Greek Prime Minister Alexis Tsipras told Reuters on Thursday he was “firmly optimistic” his government would reach an agreement with foreign creditors by the end of April despite friction over issues such as pension and labour reform.
In a statement, Tsipras said several points of agreement had been found since talks first started, especially on areas such as tax collection, corruption and initiatives to distribute the tax burden on those who have the ability to pay.
But he acknowledged that the two sides disagreed on four issues: labour issues, pension reform, a hike in value-added taxes and privatisations, which he referred to as “development of state property” rather than asset sales.
His comments came after suggestions from European partners that a deal to unlock badly-needed aid was unlikely next week and that Greece risks running out of cash and defaulting on debt payments.
German Finance Minister Wolfgang Schaeuble, among Tsipras’s harshest critics, went so far as to say on Wednesday that “no one has a clue” how a deal could be reached, dampening hopes of a breakthrough at an April 24 meeting of eurozone finance ministers in Riga.

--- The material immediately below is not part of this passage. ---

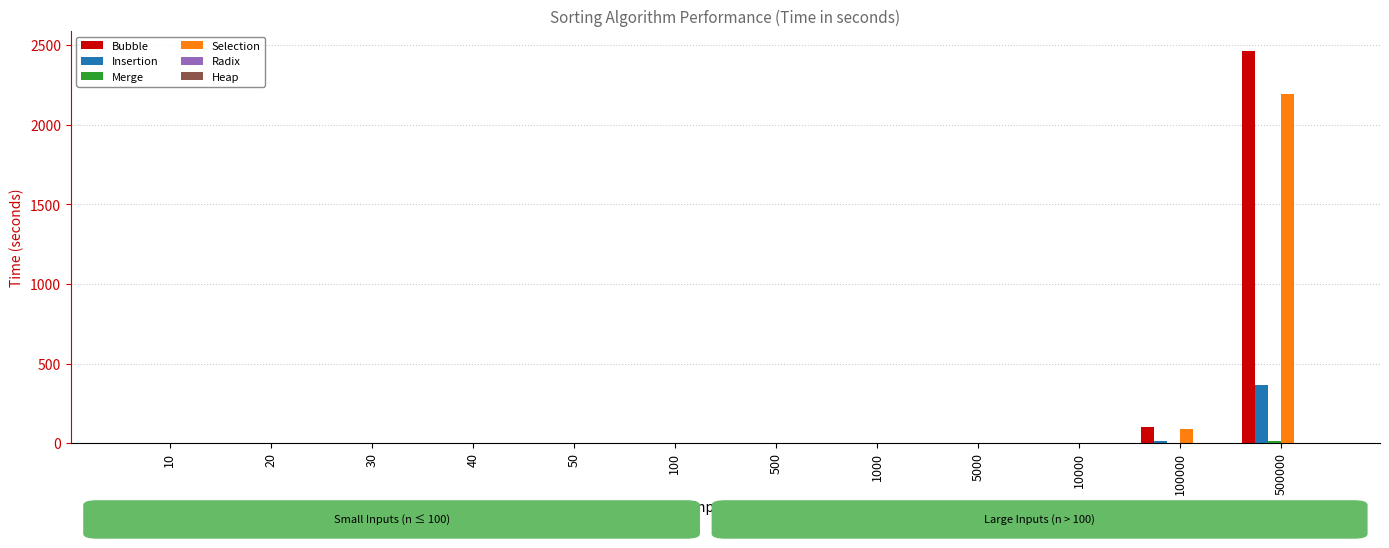

Read the Insertion value at 10000.

0.2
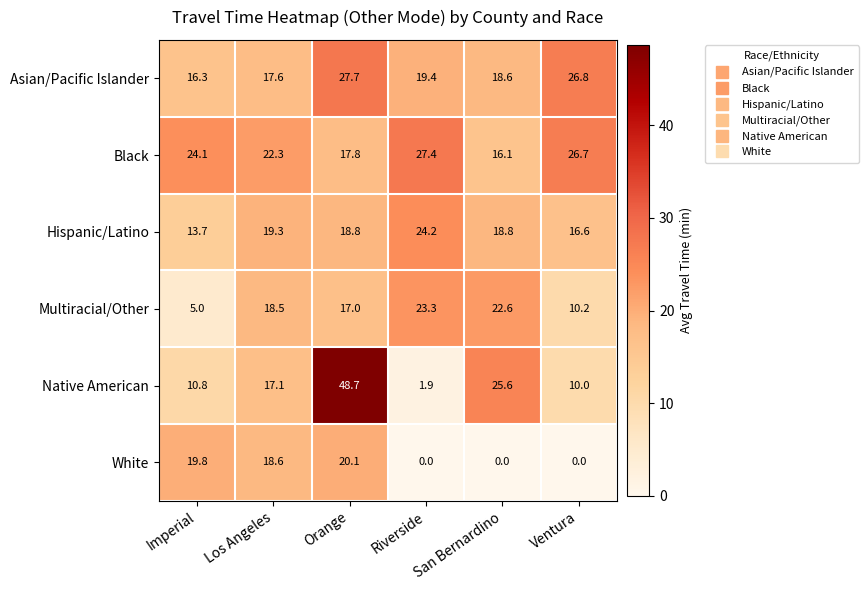

At which label is Native American closest to 25?

San Bernardino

“Despite the cacophony and erratic leaks and statements in recent days from the other side, I remain firmly optimistic that there will be an agreement by the end of the month,” Tsipras told Reuters in a statement.
“Because I know that Europe has learned to live through its disagreements, to combine its parts and move forward.”
He said he was confident Europe would not “choose the path of unethical and brutal financial blackmail” but instead opt for “the path of bridging differences” and “stability”.
Shut out of bond markets and with financial aid frozen, Greece is perilously close to running out of cash and could be forced to choose between making debt payments in May or paying public salaries and pensions.
But talks with European and IMF lenders have been marked by misgivings and acrimony since Tsipras took power pledging to end the austerity terms attached to Greece’s bailout programme and have foundered lately on the extent of reforms Athens must implement.
The new prime minister is under growing pressure as he faces depleting cash coffers on one side and an austerity-weary public as well a strident far-left faction within his party on the other side demanding that Athens stand its ground.
Tsipras did not say whether the government had room to offer further concessions demanded by lenders, who want Athens to reform its pension system further, raise VAT on certain items and continue with the country’s privatisations programme.
Tsipras blamed the deadlock on a “political disagreement” rather than issues on a technical level, in an apparent effort to hit back at accusations that Greek officials failed to provide data and details on reforms as required.
“The Greek government is working hard on every individual aspect of the negotiations, in Brussels just as much as in Athens, in order to reach a mutually beneficial solution, an honourable compromise with our partners,” Tsipras said. “A compromise which will respect the recent popular mandate as well as the euro zone’s operational framework.”